▸ EXTRACT:
++++++++++

907 F2d 623 United States v. Avant
907 F.2d 623
UNITED STATES of America, Plaintiff-Appellee,
Ronald AVANT, Defendant-Appellant.
United States Court of Appeals,
Submitted May 10, 1990.
Decided July 11, 1990.
W. Hickman Ewing, Jr., U.S. Atty., Timothy R. DiScenza, John Fowlkes, Asst. U.S. Attys., Office of the U.S. Atty., Memphis, Tenn., for plaintiff-appellee.
April R. Ferguson, Asst. F.P. Defender, Memphis, Tenn., for defendant-appellant.
Before MARTIN and GUY, Circuit Judges; and GILMORE, District Judge.*
BOYCE F. MARTIN, JR., Circuit Judge.
Ronald Avant appeals his sentence of ten years imprisonment and four years of supervised release following his conviction for possession of cocaine base, commonly known as crack cocaine, with intent to distribute in violation of 21 U.S.C. Sec. 841(a)(1). Avant argues that the distinction between "cocaine base" and "cocaine" in the statute is unconstitutionally vague and violates the constitutional prohibition of disproportionate sentencing. We reject these arguments and affirm the district court.
On the afternoon of January 24, 1989, two Memphis police officers were on a routine patrol when they saw Avant in front of a residence at 379 South Lauderdale in Memphis. Avant was leaning in the window of a 1978 Ford Mustang. There was another person in the car. Based on experience, the officers believed that Avant was involved in a drug transaction. They noted the license number of the car, and one officer walked up to Avant, who was holding a plastic bag. As the officer approached, Avant dropped the plastic bag and began to walk away. The officer stopped Avant and retrieved the plastic bag. The bag contained a substance that later proved to be 7.3 grams of crack cocaine, and the officers arrested Avant. The person inside the car, Ricky Coates, also dropped a plastic bag and tried to leave. The officers arrested Coates as well and recovered the second plastic bag, which turned out to contain 21 grams of simple cocaine.
Avant was indicted and entered a guilty plea on July 17, 1989. After a hearing on August 31, 1989, the district court found that the sentencing range was ten to fifteen years in prison. Avant received ten years with four years of supervised release.

++++++++++

According to the court opinion, how much crack cocaine was in the plastic bag Avant dropped? The lines that come next are not needed.

[Stored data entries]

++++++++++

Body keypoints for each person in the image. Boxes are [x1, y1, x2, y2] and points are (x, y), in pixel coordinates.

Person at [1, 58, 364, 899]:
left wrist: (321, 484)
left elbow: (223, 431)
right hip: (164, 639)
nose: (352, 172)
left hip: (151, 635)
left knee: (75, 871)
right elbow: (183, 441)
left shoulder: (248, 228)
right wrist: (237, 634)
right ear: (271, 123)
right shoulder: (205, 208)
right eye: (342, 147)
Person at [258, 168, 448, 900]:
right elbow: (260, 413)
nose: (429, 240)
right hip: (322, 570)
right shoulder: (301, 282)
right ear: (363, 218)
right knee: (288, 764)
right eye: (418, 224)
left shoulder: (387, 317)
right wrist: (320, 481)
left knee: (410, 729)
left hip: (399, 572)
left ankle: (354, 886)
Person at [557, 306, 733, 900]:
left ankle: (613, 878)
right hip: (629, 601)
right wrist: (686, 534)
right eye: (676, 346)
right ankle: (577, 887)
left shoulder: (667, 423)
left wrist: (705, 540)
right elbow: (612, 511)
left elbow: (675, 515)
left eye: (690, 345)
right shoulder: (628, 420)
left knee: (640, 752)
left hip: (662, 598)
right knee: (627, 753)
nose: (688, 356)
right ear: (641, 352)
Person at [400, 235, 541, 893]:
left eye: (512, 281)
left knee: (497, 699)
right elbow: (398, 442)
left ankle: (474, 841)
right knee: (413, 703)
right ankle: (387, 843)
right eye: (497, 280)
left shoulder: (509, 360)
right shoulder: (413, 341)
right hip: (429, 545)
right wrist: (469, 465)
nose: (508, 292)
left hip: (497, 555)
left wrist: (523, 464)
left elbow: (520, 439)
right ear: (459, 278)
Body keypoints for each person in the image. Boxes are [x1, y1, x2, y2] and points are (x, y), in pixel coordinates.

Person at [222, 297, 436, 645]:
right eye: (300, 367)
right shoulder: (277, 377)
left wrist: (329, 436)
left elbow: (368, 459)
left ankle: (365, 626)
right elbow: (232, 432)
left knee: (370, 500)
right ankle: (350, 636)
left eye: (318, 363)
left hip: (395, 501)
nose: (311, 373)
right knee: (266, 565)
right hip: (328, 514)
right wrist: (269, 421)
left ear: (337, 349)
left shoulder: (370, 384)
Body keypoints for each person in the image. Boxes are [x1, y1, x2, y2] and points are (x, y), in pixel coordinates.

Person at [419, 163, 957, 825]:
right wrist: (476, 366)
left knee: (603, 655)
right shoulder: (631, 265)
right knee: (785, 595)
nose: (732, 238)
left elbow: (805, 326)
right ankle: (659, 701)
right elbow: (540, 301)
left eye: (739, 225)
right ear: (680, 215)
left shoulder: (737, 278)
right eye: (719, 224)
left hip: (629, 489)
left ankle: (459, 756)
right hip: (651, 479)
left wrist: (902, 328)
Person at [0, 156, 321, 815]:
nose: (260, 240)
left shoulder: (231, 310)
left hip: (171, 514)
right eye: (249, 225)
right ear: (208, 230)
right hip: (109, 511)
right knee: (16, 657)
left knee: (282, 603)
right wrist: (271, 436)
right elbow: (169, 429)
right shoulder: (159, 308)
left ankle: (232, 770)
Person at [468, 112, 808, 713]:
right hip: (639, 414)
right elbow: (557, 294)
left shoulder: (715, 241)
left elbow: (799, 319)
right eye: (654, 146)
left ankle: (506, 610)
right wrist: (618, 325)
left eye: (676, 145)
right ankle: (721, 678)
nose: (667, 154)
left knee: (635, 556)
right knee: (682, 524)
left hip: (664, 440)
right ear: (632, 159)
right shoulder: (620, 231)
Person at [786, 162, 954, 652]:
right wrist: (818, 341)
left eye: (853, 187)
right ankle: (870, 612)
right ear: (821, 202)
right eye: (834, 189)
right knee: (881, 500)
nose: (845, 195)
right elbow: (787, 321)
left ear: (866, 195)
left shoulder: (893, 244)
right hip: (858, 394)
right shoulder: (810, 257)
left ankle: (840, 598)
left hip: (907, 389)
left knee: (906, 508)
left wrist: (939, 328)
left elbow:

++++++++++

▸ WRITTEN RESPONSE: 7.3 grams